Entscheidungsstichwort (Thema)
Darlegungslast. Prozesskostenhilfe. Überstunden. fehlende Erfolgsaussicht
Leitsatz (redaktionell)
Nach gefestigter Rechtsprechung des Bundesarbeitsgerichts und der Landesarbeitsgerichte wird vom Arbeitnehmer, der im Prozess von seinem Arbeitgeber die Bezahlung von Überstunden fordert, verlangt, dass er im Einzelnen darlegt, an welchen Tagen und zu welchen Tageszeiten er über die übliche Arbeitszeit hinaus gearbeitet hat. Bestreitet der Arbeitgeber die Behauptung des Arbeitnehmers, muss der Arbeitnehmer darlegen, welche – geschuldete – Tätigkeit er jeweils an den fraglichen Tagen ausgeführt hat. Er muss ferner eindeutig vortragen, ob die Überstunden vom Arbeitgeber angeordnet, gebilligt oder geduldet wurden oder zur Erledigung der geschuldeten Arbeit notwendig waren.
Normenkette
ZPO § 114
Verfahrensgang
ArbG Mainz (Beschluss vom 09.06.2010; Aktenzeichen 3 Ca 2356/09) |
Tenor
Die sofortige Beschwerde der Beklagten gegen den Beschluss des Arbeitsgerichts Mainz vom 9. Juni 2010, Az.: 3 Ca 2356/09, wird kostenpflichtig zurückgewiesen.
Die Rechtsbeschwerde wird nicht zugelassen.
Tatbestand
I. Die Beklagte (geb. am 31.03.1935) war bei dem inzwischen verstorbenen Kläger von November 2007 bis zum 30.06.2008 als Haushaltshilfe zu einem Monatslohn von EUR 500,00 beschäftigt. Der Kläger hat der Beklagten am 10.12.2007 ein Darlehen von EUR 2.400,00 gewährt; die Restdarlehensschuld beläuft sich unstreitig auf EUR 1.800,00. Mit seiner am 29.10.2009 zugestellten Klage macht der Kläger die Rückzahlung des Darlehens geltend.
Die Beklagte beantragt Prozesskostenhilfe unter Beiordnung ihrer Prozessbevollmächtigten und wendet gegen die Klage ein, sie habe den geschuldeten Restbetrag „mehr als abbezahlt”. Sie habe in der 7-Tage-Woche 12 bis 14 Stunden täglich arbeiten müssen.

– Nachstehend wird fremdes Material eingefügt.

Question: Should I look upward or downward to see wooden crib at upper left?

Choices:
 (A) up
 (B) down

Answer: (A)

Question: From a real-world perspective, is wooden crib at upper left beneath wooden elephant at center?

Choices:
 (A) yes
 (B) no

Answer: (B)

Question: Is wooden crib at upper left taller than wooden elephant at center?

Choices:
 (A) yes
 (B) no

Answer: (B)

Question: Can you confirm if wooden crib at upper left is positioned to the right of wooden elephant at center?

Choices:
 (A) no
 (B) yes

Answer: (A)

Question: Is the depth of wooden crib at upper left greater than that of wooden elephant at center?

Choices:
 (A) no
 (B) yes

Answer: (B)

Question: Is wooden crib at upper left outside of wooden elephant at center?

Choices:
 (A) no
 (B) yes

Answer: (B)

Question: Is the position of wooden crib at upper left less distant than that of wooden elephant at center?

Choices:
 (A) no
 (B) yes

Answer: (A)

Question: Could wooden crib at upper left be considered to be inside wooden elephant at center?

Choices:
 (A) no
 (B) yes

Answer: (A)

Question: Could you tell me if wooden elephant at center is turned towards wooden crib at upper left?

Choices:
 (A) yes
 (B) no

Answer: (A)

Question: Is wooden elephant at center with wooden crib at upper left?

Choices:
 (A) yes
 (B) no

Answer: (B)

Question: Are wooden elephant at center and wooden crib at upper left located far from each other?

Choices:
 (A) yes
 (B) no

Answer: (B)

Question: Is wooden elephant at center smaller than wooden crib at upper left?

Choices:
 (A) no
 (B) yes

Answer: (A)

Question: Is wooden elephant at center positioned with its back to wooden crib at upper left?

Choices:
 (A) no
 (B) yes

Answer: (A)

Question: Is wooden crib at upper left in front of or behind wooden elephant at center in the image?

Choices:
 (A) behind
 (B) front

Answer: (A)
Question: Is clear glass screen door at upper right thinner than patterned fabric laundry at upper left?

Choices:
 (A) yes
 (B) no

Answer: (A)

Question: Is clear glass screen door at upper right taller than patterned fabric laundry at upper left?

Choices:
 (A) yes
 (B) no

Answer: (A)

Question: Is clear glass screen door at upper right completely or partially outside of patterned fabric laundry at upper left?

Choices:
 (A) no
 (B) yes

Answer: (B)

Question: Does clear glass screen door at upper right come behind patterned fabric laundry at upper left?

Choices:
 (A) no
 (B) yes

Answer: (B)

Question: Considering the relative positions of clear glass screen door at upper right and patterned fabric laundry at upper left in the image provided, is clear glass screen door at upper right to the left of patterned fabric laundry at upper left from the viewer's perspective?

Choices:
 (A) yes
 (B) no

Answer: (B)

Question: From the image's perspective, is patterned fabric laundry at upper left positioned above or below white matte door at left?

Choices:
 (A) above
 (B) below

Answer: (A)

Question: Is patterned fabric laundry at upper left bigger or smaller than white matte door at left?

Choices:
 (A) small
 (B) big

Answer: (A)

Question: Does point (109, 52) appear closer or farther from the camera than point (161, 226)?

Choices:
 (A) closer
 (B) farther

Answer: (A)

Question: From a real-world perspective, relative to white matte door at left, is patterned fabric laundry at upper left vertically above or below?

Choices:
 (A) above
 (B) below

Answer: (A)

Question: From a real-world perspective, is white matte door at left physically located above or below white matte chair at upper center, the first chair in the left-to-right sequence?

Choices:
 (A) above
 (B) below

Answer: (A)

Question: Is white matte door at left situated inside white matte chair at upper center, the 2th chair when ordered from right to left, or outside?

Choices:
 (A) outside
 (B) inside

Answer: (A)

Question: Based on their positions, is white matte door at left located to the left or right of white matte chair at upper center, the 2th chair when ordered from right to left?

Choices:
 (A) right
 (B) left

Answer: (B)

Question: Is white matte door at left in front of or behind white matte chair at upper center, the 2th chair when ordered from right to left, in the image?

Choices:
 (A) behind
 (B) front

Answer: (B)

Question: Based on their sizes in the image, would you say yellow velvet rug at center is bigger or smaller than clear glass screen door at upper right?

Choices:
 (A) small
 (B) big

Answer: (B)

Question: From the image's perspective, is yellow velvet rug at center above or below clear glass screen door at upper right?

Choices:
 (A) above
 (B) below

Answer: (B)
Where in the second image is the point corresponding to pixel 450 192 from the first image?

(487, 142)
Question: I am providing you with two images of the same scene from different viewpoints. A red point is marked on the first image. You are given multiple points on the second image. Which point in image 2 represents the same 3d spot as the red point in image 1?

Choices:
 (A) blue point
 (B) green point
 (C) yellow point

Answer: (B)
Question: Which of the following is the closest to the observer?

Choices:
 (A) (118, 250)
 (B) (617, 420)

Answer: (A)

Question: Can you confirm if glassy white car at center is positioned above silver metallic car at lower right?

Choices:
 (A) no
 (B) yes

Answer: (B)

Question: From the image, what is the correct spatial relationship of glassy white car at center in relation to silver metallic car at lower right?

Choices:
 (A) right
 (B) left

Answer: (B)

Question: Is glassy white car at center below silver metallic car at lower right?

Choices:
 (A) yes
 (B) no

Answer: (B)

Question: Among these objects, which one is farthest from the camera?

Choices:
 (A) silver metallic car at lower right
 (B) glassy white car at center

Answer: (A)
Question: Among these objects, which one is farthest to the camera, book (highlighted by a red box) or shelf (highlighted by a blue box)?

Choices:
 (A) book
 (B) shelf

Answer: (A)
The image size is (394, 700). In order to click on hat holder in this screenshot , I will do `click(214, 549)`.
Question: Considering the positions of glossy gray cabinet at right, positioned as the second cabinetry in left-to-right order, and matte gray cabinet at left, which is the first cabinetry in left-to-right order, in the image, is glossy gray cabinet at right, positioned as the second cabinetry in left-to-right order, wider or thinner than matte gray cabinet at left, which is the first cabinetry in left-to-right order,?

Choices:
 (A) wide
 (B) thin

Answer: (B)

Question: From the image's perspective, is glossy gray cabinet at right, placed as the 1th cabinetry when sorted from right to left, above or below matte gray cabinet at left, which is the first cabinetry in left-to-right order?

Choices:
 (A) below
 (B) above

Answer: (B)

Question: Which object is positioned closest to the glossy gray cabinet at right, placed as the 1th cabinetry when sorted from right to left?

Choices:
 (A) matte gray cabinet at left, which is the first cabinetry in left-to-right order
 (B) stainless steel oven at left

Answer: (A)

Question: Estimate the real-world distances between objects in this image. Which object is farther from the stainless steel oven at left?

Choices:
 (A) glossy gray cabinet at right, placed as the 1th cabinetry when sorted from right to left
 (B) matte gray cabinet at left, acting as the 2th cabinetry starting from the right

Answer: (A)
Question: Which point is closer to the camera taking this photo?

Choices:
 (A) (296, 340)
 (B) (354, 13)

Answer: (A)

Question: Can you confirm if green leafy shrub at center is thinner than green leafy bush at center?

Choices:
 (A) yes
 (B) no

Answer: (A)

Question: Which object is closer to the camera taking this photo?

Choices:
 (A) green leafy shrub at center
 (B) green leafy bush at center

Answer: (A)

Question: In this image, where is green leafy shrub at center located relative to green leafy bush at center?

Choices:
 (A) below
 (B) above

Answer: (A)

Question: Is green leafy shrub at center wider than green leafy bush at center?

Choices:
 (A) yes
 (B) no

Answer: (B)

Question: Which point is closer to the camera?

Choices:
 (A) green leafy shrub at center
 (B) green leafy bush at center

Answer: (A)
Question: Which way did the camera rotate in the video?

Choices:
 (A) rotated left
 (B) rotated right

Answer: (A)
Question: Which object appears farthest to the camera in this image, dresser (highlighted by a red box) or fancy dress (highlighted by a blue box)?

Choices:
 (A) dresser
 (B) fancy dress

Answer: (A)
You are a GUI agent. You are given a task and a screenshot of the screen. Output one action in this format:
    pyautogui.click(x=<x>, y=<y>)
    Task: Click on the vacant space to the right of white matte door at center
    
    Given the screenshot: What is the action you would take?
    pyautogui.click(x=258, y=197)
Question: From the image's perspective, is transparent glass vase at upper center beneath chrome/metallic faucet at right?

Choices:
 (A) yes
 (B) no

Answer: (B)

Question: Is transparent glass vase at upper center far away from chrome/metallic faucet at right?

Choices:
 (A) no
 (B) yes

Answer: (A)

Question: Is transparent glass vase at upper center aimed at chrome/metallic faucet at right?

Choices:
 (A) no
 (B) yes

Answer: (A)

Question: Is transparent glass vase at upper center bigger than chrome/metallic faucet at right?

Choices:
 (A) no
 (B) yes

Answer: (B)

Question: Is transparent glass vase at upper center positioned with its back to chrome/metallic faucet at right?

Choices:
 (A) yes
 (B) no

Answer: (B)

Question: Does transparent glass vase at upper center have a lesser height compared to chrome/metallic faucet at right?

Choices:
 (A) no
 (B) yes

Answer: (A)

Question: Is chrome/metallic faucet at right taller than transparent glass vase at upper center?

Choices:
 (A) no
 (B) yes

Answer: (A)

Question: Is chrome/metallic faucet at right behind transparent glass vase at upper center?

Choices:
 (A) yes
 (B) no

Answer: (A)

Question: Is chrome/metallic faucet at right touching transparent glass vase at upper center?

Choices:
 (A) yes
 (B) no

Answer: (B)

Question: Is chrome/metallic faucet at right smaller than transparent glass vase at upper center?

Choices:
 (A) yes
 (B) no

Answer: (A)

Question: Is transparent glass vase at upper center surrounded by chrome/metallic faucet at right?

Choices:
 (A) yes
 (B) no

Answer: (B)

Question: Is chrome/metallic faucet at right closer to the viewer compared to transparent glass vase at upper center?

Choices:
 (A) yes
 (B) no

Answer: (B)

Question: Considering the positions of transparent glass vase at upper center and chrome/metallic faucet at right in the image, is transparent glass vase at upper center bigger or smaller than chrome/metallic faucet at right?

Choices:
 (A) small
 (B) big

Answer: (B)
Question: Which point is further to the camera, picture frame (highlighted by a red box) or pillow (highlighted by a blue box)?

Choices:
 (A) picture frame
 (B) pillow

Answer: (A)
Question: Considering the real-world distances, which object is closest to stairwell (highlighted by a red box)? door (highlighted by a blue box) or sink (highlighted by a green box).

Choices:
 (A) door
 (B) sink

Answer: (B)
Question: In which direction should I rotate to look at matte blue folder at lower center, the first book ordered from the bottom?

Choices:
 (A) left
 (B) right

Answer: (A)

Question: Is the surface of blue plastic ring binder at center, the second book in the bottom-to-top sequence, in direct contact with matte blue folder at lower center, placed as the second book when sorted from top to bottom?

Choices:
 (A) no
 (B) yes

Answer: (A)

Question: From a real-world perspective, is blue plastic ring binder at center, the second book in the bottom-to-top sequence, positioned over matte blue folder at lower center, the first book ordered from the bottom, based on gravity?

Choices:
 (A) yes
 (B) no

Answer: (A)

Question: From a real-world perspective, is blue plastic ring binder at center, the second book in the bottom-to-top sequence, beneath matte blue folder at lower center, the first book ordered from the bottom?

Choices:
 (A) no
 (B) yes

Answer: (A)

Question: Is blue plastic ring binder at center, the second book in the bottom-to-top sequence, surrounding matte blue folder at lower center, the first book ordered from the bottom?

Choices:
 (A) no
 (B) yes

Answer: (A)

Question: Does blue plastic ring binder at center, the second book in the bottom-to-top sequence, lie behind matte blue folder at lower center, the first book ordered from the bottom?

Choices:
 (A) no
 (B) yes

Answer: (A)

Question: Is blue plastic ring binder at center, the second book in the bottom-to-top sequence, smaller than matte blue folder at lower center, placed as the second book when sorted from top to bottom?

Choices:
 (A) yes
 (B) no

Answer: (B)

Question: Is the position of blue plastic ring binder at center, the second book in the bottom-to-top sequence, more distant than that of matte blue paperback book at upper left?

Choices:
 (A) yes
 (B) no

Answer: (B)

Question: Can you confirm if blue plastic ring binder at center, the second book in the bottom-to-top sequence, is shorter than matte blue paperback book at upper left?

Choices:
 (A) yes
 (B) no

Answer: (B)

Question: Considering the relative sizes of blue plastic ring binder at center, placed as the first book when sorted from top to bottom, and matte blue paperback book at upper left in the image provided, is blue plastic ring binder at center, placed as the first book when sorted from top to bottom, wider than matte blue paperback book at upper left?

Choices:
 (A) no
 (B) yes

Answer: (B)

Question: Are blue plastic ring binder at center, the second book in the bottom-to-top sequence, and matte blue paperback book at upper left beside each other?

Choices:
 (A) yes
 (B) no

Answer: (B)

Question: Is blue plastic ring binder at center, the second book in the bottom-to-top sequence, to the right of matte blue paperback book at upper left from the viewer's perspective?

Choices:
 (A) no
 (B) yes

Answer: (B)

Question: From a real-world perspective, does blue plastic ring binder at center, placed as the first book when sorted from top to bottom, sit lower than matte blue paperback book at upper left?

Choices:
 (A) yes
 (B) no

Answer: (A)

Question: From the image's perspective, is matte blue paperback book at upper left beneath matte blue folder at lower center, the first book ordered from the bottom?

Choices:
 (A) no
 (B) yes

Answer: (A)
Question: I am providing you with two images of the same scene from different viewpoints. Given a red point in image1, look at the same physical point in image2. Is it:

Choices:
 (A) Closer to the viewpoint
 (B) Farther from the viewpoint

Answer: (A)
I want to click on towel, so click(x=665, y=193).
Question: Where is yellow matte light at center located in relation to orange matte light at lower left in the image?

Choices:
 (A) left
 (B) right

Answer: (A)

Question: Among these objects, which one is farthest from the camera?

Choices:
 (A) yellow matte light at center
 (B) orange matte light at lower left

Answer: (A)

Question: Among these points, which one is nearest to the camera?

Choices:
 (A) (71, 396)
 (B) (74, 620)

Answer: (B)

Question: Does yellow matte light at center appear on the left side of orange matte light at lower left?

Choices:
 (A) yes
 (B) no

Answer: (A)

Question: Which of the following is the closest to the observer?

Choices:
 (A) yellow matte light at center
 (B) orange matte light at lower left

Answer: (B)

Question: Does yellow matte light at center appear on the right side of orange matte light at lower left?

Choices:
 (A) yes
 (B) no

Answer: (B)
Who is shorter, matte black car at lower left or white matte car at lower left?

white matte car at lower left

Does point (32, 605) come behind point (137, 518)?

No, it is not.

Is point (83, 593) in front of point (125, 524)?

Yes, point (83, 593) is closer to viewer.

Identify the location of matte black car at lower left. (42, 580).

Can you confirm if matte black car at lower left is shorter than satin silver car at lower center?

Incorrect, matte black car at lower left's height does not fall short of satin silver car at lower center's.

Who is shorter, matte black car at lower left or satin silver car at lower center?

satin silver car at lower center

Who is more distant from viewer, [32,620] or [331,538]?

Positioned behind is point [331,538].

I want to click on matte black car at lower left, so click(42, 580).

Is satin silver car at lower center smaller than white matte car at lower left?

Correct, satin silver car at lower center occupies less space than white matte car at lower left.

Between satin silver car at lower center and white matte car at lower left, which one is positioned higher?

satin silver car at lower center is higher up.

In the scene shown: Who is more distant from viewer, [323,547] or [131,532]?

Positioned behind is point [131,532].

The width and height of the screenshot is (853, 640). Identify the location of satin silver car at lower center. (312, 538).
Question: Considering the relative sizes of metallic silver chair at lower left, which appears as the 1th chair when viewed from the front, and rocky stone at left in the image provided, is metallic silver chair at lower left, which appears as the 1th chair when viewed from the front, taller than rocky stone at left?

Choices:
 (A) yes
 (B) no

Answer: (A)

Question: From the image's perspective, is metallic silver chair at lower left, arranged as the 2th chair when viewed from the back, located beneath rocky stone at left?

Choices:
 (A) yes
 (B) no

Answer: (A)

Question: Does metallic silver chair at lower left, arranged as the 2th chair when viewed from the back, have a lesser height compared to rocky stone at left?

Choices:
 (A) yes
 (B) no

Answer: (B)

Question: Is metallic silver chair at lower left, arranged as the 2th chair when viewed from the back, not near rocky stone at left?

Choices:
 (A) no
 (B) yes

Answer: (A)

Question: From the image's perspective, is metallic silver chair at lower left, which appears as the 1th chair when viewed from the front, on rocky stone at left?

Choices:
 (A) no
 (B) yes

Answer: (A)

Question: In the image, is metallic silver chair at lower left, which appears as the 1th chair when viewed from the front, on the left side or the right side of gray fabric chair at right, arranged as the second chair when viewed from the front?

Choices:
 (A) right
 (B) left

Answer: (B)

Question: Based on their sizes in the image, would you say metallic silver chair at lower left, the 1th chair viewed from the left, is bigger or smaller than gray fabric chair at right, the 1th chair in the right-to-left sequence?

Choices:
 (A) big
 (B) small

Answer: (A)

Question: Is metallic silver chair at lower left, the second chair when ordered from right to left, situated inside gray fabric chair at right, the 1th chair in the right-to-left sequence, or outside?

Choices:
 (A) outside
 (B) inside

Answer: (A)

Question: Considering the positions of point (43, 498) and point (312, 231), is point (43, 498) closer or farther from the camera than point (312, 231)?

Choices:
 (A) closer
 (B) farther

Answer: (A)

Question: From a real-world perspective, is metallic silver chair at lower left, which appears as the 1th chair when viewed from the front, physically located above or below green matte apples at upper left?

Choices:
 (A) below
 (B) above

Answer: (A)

Mit Widerklage vom 23.11.2009 verlangte sie zunächst die Zahlung rückständigen Lohns in Höhe von EUR 4.261,60. Auch hierfür beantragt sie Prozesskostenhilfe. Die Widerklage hat sie im Gütetermin vor dem Arbeitsgericht um EUR 1.800,00 auf EUR 2.461,60 brutto reduziert.
Die Widerklageforderung berechnet die Beklagte zuletzt im Schriftsatz vom 14.01.2010 wie folgt: Sie habe mit dem Kläger eine 6-Tage-Woche mit ca. 6 bis 6,5 Stunden täglich vereinbart. Ausgehend von einem Bruttomonatslohn von EUR 800,00 (EUR 500,00 in bar, EUR 300,00 für Kost und Logis) bei 40 Wochenstunden ergebe sich ein Stundenlohn von EUR 5,20 brutto. Sie mache Überstundenvergütung für die Monate Januar bis Juni 2008 in Höhe von EUR 710,26 brutto monatlich geltend, das entspreche 136,5 Überstunden im Monat, was 34 Überstunden wöchentlich entspreche. Sie habe sonntags 8 Stunden gearbeitet und an den Wochentagen über die vereinbarten 6 Stunden hinaus mindestens 4 bis 4,5 Stunden zusätzlich.
Das Arbeitsgericht hat mit Beschluss vom 09.06.2010 den Antrag auf Bewilligung von Prozesskostenhilfe zurückgewiesen. Zur Begründung hat das Arbeitsgericht ausgeführt, die Beklagte habe ihre persönlichen und wirtschaftlichen Verhältnisse nicht vollständig dargelegt. Hiergegen richtet sich die sofortige Beschwerde der Beklagten, die sie am 06.07.2010 eingelegt hat. Das Arbeitsgericht hat der Beschwerde mit Beschluss vom 08.07.2010 nicht abgeholfen und die Sache dem Landesarbeitsgericht zur Entscheidung vorgelegt.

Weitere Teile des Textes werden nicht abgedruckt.